Jake Sullivan decidió reunir a los aliados para dar un paso sin precedentes: desclasificar información sensible sobre los preparativos rusos y compartirla con los aliados. Su utilización en los primeros días de la invasión como instrumento de poder, le habría dado a Ucrania una ventaja táctica decisiva.

Pero a ambos se les hizo de noche y a medida que las líneas rusas colapsaban, Moscú preparaba el eventual uso de armas nucleares tácticas para salvar a sus fuerzas. El miedo, como justificación para retrasar la ayuda a Ucrania.

Quienes acusaron a la terna de dejarse intimidar con el ruido de sables, se toparon con una estrategia paradójica: seguir suministrando armas a Ucrania y evitar una guerra nuclear. Pero las críticas no pararon ahí y ahondaron en la falta de argumentos sólidos con la que se manejaba la invasión rusa: «una crisis que había que gestionar, no una guerra que había que ganar...».

Una diplomacia astuta contribuyó a desactivar la crisis. Esta vez, con un intercambio febril del ministro de Defensa y el jefe de la CIA con sus homólogos rusos, y admoniciones secretas de la Casa Blanca al presidente chino, que advirtió a Putin contra el uso de armas nucleares en Ucrania.

No hay que minimizar que un apoyo poco entusiasta obligó a Ucrania a luchar con las manos atadas y pagando la factura de la carnicería, ni cabe descartar que, con el soporte adecuado, probablemente la guerra habría terminado antes y se habrían salvado vidas.

Cuando asoma la tristeza mediocre del sentido común, sigue latiendo la gran cuestión ¿Trump entregará Ucrania a Putin en bandeja, a pesar de las sólidas pruebas de que Rusia se ha debilitado considerablemente al invadir a su vecino?

La guerra que no pudieron parar

La manera efectiva de detener la guerra –evitando la destrucción total de la Franja y rescatando a los rehenes– podría haber sido: primero, amenazar; después, ralentizar y, por último, parar las transferencias de armas.
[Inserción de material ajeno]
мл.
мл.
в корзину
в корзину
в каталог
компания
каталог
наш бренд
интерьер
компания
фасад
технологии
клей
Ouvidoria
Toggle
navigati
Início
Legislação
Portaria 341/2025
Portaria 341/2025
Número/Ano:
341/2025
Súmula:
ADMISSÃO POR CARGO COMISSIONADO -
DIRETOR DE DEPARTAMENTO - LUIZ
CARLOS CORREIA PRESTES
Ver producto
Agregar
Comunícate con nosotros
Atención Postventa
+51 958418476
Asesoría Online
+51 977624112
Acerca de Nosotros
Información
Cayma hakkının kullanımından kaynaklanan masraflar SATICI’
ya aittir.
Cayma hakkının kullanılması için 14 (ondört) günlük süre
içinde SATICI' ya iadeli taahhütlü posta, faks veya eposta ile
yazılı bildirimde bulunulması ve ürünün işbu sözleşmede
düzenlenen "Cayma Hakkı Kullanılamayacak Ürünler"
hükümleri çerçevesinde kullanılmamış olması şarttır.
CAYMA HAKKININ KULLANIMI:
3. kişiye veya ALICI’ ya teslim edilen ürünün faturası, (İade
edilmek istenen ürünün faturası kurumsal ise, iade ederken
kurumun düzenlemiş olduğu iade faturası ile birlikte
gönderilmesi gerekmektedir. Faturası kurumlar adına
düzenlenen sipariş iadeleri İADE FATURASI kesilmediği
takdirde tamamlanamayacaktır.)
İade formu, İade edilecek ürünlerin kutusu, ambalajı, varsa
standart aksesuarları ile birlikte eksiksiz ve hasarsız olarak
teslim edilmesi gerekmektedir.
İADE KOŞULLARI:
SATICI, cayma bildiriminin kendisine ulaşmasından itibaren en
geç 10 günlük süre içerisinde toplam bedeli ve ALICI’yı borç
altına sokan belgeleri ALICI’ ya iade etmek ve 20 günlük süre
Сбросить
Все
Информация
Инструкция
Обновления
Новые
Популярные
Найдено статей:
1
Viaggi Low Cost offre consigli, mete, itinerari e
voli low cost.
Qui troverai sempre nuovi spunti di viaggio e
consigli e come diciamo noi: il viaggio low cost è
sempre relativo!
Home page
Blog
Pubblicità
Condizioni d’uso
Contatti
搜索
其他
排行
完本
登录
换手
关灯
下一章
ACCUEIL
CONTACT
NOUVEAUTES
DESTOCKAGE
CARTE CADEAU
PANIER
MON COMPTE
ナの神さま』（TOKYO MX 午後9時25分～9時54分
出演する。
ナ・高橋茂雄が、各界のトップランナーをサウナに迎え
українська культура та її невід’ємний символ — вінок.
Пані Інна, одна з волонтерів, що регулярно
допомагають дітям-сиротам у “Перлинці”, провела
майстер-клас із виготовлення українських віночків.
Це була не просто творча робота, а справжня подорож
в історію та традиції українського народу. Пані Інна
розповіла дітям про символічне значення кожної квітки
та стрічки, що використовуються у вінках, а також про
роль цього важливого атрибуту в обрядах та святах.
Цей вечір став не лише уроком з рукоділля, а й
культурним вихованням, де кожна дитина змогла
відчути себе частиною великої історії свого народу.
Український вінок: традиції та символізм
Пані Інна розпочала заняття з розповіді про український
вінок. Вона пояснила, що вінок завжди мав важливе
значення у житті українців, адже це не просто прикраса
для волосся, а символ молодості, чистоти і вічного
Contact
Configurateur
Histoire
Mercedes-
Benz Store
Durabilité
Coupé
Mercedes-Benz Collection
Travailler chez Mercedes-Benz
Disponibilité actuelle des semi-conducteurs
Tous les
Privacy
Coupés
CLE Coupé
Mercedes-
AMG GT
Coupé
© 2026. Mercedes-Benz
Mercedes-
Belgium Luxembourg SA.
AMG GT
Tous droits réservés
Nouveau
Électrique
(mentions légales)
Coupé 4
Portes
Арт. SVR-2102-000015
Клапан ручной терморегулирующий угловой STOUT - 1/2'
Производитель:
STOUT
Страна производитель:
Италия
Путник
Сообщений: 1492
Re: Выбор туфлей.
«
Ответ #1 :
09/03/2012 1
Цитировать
El equipo de Biden, que había aprendido lo que era la mentira –con perplejidad, miedo y cierta admiración– apostó por Israel, a pesar de las protestas dentro y fuera del país y del importante coste político para los demócratas en las elecciones de 2024.

La trinca, queriendo «ralentizar tiempo y espacio», exigió que Israel proporcionara más ayuda humanitaria. Demasiadas deferencias, recibidas con «sprezzatura» –aparente desatención– cuando el empeño estaba puesto en ganar la partida a Irán y a sus apoderados: en Gaza, luego en Líbano y Siria.

Israel tiene derecho a defenderse pero, cuando la guerra termine, también debe rendir cuentas por el resultado (45.000 palestinos, en su mayoría mujeres y niños) de su operación militar en Gaza para la población civil.

A la nueva tripulación no le bastará con ser verosímiles. Tienen que demostrarlo, cuando les toque gestionar un Oriente Próximo reconfigurado e intentar detener el programa nuclear iraní, mediante la diplomacia coercitiva o la fuerza militar.

Teniendo a Elon Musk tan cerca, caben cuatro posibilidades: inutilizar el satélite en la plataforma de lanzamiento; derribarlo mientras asciende; destruirlo en órbita; o amenazar con represalias decisivas si alguna vez se utiliza.

Con conmiseración y sin perder la compostura.